Wie lange dauert eine ordentliche Anamnese – und warum muss sie so lang sein?
Oft ernte ich Staunen, wenn ich einen neuen Patienten darüber aufkläre, dass für die ordentliche Anamnese einer chronischen Erkrankung (z.B. Neurodermitis, Psoriasis, Rheuma, ständige Erkältungsneigung, Regelbeschwerden, Allergien etc.) mindestens 2,5 bis 3 Stunden in der Praxis anfallen – ja anfallen müssen!

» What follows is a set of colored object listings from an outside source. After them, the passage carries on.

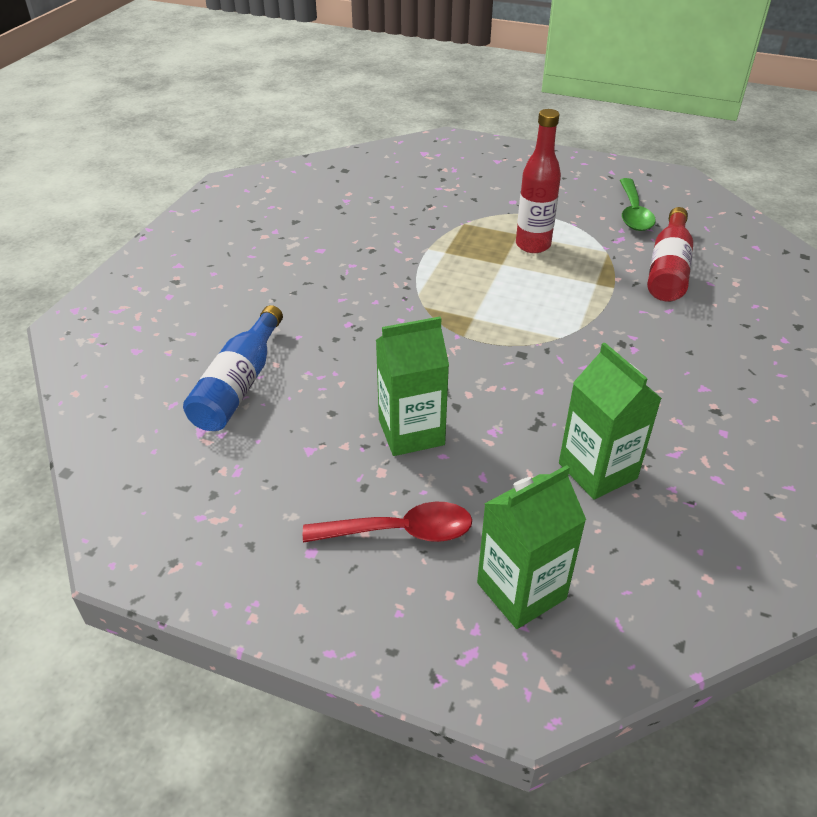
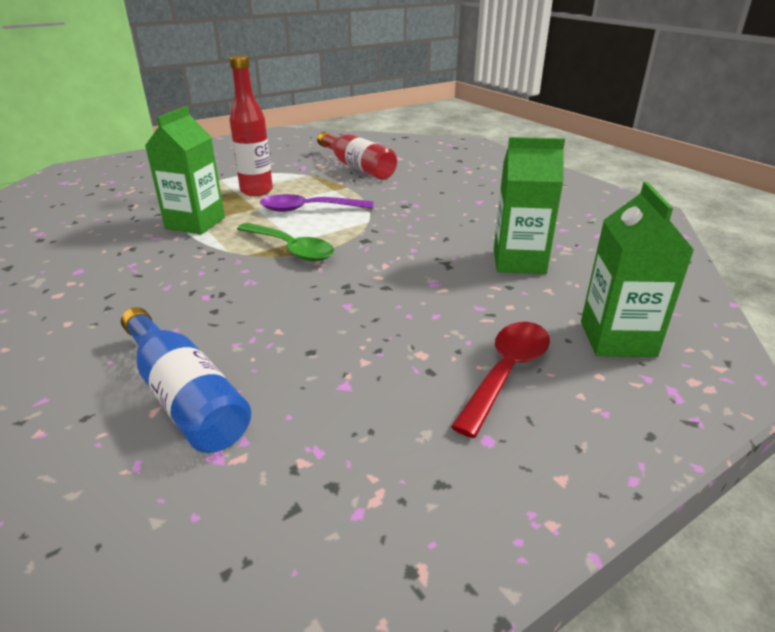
camera: 55 degrees left, 10 degrees down
(411, 432) = (390, 319): green carton -> green carton (195, 223)
(537, 292) = (308, 209): none -> purple spoon
(633, 213) = (286, 154): green spoon -> green spoon (291, 249)

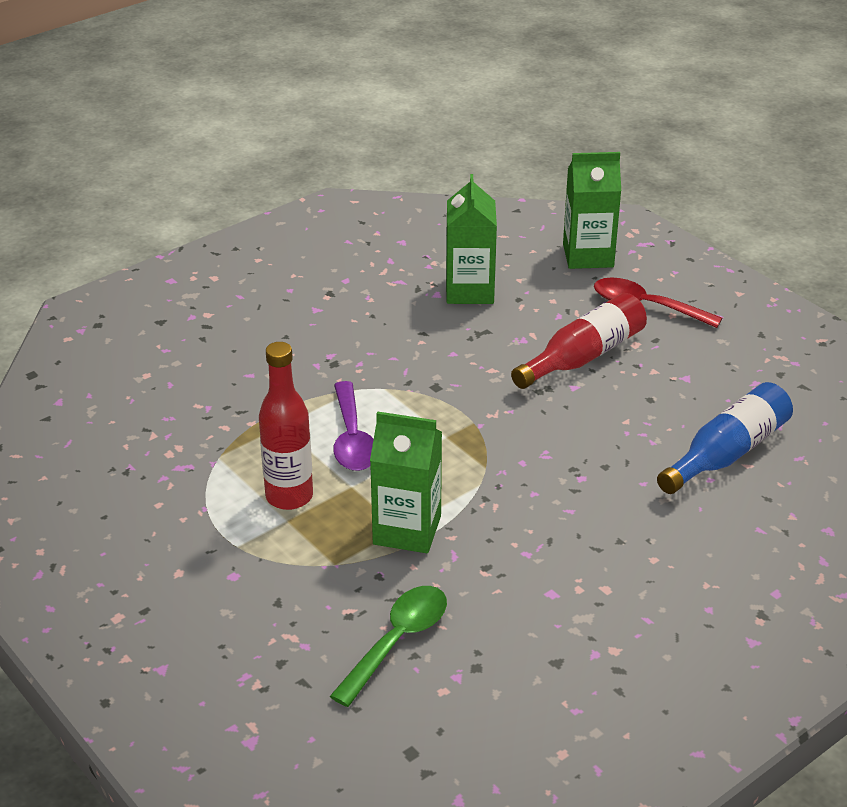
camera: 95 degrees left, 5 degrees up
(291, 249) = (468, 436): green spoon -> green spoon (397, 641)
(357, 167) = (187, 412): red bottle -> red bottle (583, 356)

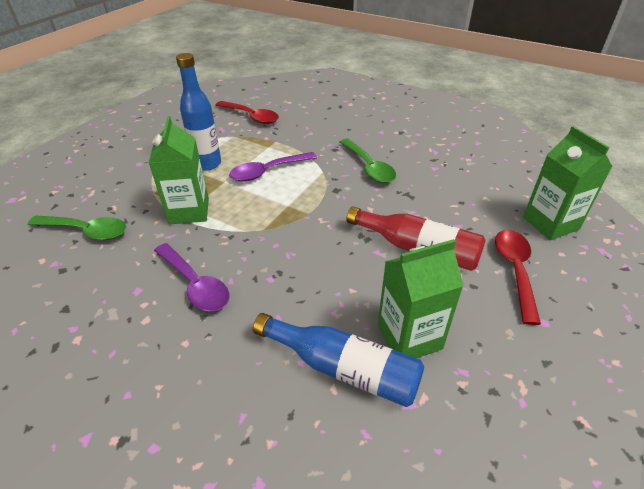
camera: 70 degrees right, 5 degrees up
(167, 426) = (251, 117): none -> red spoon
(289, 496) = (207, 164): red bottle -> blue bottle
(401, 345) = (369, 167): none -> green spoon
(469, 291) = (450, 179): green carton -> green carton (409, 337)
(564, 540) = (195, 284): none -> purple spoon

Die klassische Homöopathie ist eine ganzheitliche, und individualisierende Heilweise. Jeder Fall, jeder Patient ist einzigartig, es gibt keine einfachen Wiederholungen von Erkrankung und Therapien. Es muss bei jedem Patienten erneut die Gesamtheit aller Symptome sowohl auf körperlicher Ebene als auch auf Gemütsebene erfasst werden. Man könnte die klassische Homöopathie damit auch als personalisierte Medizin beschreiben. Dabei sind die Hauptbeschwerden des Patienten nur ein, wenn auch sehr wichtiger Mosaikstein im Gesamtbild aller Symptome. Diese Gesamtheit der Symptome wird dann für die individuelle Arzneiauswahl herangezogen. Zehn Patienten mit Kopfschmerzen, würden sehr wahrscheinlich mit zehn unterschiedlichen homöopathischen Arzneienen versorgt werden – jeder Patient mit der individuell passenden Arznei!
Um alle Aspekte der Erkrankung und des Gesamtzustandes des Patienten abfragen zu können, ist die Zeit der Befragung (Anamnese) einfach nicht zu unterbieten, wenn man denn genau arbeiten möchte.
Das anfängliche, etwas skeptische Staunen der neuen Patienten wandelt sich meist am Ende der Anamnese in Verständnis und Anerkennung. Homöopathie nimmt sich Zeit für Patienten.